ChasingAnna
Really Experienced
- Joined
- Dec 17, 2018
- Posts
- 115
I agree, and might even go further.I don't quite get it.
BDSM is first and foremost based in consent and trust. To say that a disabled person shouldn't be written about in a submissive nature because it's like bullying is suggesting that a person who is disabled has no right to consent to something happening to their own body in any context. You're saying that a person who is disabled is victimized by their disability and have no right to choose anything but a vanilla relationship.
Being in a consensual healthy dominanting relationship takes no more consent than me going to the tattoo shop and getting my ears pierced. Would a tattoo artist be considered mauling a person bound in a wheelchair if that person asked for a piercing?
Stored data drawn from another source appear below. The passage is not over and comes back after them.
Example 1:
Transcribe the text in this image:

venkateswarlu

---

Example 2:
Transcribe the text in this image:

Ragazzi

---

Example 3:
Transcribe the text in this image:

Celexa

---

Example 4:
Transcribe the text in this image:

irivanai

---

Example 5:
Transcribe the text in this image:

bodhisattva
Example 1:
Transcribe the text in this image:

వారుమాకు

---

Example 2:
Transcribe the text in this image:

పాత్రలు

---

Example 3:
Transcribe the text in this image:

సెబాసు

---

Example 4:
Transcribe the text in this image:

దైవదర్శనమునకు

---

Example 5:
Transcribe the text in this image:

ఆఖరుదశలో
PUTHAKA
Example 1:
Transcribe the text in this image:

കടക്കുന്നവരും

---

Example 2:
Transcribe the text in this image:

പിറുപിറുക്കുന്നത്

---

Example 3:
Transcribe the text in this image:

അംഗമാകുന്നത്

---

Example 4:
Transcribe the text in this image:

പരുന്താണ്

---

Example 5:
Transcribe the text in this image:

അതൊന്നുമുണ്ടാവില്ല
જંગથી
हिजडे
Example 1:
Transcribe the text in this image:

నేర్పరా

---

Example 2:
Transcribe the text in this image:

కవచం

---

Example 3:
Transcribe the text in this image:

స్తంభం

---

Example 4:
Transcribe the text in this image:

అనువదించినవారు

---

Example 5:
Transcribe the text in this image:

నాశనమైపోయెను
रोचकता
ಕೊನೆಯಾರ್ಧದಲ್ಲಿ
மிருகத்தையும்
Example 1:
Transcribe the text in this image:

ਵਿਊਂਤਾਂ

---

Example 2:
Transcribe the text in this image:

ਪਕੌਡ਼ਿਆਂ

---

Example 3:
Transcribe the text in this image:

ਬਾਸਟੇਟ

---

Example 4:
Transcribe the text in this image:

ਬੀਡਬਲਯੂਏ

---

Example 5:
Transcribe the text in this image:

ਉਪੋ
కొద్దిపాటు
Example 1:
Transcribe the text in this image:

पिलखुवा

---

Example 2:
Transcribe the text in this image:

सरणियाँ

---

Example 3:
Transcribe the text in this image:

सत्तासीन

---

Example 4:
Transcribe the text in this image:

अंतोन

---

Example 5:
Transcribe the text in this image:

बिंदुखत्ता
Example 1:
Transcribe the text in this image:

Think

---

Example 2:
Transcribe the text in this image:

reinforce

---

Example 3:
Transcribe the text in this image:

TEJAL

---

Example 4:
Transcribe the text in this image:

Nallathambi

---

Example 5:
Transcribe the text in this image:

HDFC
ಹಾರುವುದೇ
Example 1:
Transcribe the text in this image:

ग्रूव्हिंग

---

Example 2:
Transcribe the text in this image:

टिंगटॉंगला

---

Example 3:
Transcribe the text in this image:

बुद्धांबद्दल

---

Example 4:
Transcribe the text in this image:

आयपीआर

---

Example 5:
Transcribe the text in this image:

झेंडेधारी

Are you going to turn away or leave because it is uncomfortable to see them get their ears pierced vs an able bodied person?
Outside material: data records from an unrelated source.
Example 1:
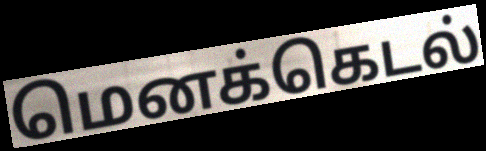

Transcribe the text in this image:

மெனக்கெடல்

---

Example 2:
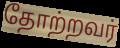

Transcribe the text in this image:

தோற்றவர்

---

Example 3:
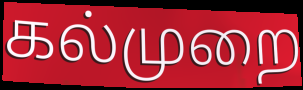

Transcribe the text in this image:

கல்முறை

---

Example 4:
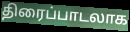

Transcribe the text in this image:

திரைப்பாடலாக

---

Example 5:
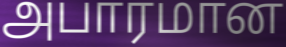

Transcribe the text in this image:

அபாரமான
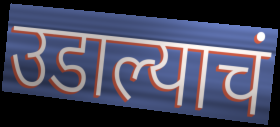
उडाल्याचं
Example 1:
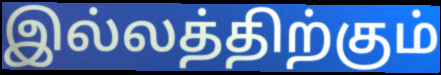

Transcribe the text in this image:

இல்லத்திற்கும்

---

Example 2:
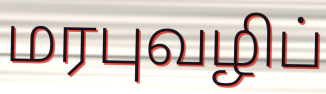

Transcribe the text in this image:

மரபுவழிப்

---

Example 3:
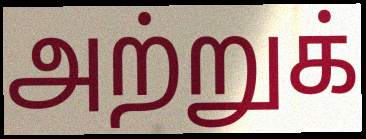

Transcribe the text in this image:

அற்றுக்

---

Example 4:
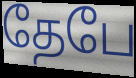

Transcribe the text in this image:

தேபே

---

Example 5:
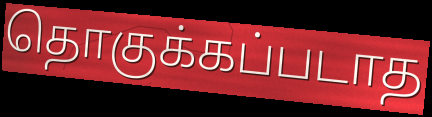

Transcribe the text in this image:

தொகுக்கப்படாத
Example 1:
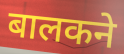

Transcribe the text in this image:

बालकने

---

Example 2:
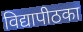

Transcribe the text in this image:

विद्यापीठका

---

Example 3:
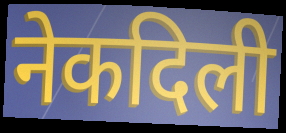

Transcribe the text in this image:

नेकदिली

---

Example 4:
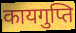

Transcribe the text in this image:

कायगुप्ति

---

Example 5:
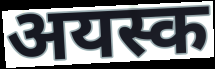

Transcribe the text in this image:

अयस्क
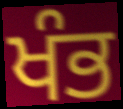
ਖੰਭ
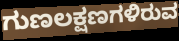
ಗುಣಲಕ್ಷಣಗಳಿರುವ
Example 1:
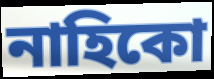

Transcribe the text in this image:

নাহিকো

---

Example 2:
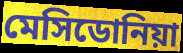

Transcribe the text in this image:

মেসিডোনিয়া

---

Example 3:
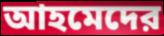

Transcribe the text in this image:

আহমেদের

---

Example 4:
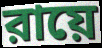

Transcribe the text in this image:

রায়ে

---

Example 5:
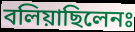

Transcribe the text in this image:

বলিয়াছিলেনঃ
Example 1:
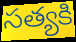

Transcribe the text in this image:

సత్యకి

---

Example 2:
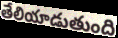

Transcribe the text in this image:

తేలియాడుతుంది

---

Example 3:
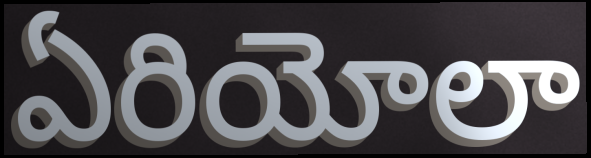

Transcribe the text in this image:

ఏరియోలా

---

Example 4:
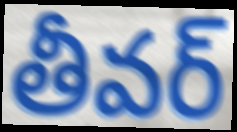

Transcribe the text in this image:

తీవర్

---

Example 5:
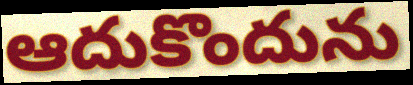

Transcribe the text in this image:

ఆదుకొందును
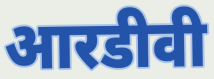
आरडीवी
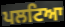
ਪਲਟਿਆ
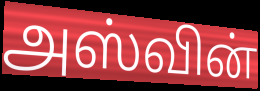
அஸ்வின்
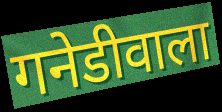
गनेडीवाला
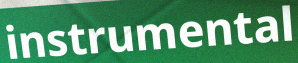
instrumental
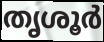
തൃശൂർ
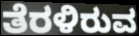
ತೆರಳಿರುವ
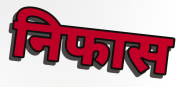
निफास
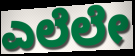
ಎಲೆಲೇ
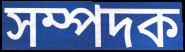
সম্পদক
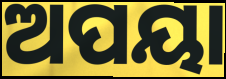
ଅପୟା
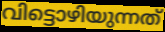
വിട്ടൊഴിയുന്നത്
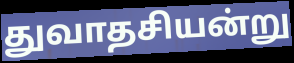
துவாதசியன்று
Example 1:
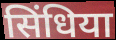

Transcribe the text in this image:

सिंधिया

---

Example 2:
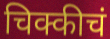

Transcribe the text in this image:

चिक्कीचं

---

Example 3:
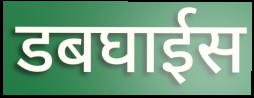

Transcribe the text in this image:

डबघाईस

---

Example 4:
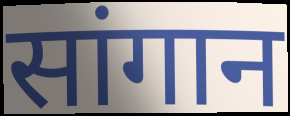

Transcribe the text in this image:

सांगान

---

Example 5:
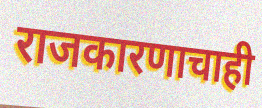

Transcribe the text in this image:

राजकारणाचाही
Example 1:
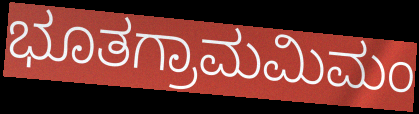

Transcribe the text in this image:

ಭೂತಗ್ರಾಮಮಿಮಂ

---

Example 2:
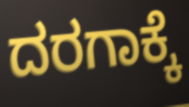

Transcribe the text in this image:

ದರಗಾಕ್ಕೆ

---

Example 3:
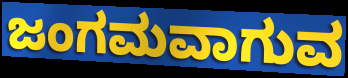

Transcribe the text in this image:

ಜಂಗಮವಾಗುವ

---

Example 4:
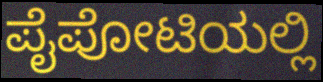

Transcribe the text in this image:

ಪೈಪೋಟಿಯಲ್ಲಿ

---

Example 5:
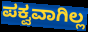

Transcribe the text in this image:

ಪಕ್ವವಾಗಿಲ್ಲ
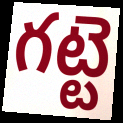
గట్టె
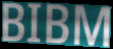
BIBM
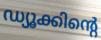
ഡ്യൂക്കിന്റെ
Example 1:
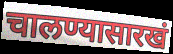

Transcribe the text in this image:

चालण्यासारखं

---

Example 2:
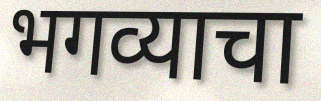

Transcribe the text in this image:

भगव्याचा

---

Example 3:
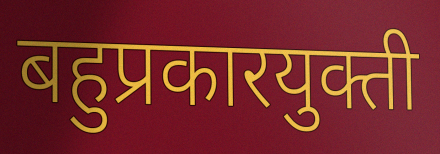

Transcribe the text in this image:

बहुप्रकारयुक्ती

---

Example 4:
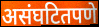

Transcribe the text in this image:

असंघटितपणे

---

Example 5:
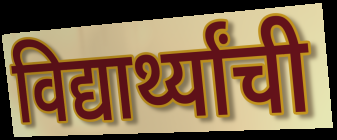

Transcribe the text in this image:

विद्यार्थ्यांची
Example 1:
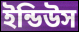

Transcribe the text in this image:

ইন্ডিউস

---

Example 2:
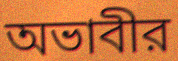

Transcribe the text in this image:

অভাবীর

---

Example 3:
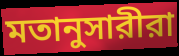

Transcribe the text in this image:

মতানুসারীরা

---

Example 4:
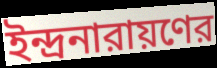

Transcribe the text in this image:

ইন্দ্রনারায়ণের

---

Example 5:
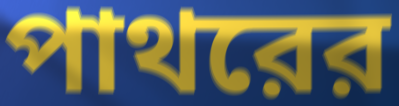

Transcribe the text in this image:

পাথরের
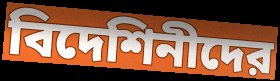
বিদেশিনীদের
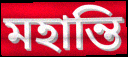
মহান্তি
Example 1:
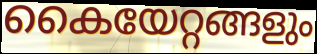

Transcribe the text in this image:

കൈയേറ്റങ്ങളും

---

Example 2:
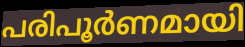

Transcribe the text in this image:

പരിപൂർണമായി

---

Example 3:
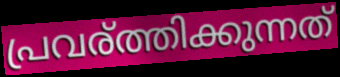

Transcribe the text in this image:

പ്രവര്ത്തിക്കുന്നത്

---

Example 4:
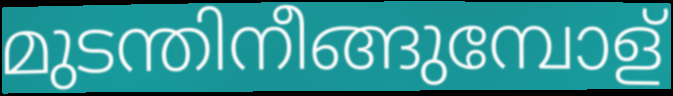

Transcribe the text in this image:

മുടന്തിനീങ്ങുമ്പോള്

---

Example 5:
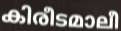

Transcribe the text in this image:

കിരീടമാലീ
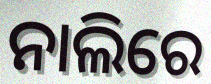
ନାଲିରେ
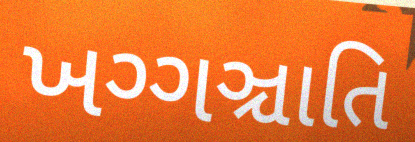
ખગ્ગઞ્ચાતિ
Disabled people exist in this world. Their desires do not change because they lose a limb or don't have eyesight..
Are disabled people more vulnerable to being taken advantage of? Yes. But are they less capable of making sound decisions about their body? No.
It may not be your cup of tea, but it is no more bullying than it would be if I were to take their place.
Approaching it from another direction, what people often want in the bedroom is a break from their lives more generally. When I'm feeling a bit out of control in life, I tend to want to be more dominant in the bedroom. When I'm feeling on top of the world, I might like my partner to take charge. It kind of brings everything in balance.
Often, people with a disability work quite hard at being as independent as possible. It seems entirely plausible to me that someone working hard to be as self sufficient as they are able might want to take a break from maintaining that control for a bit.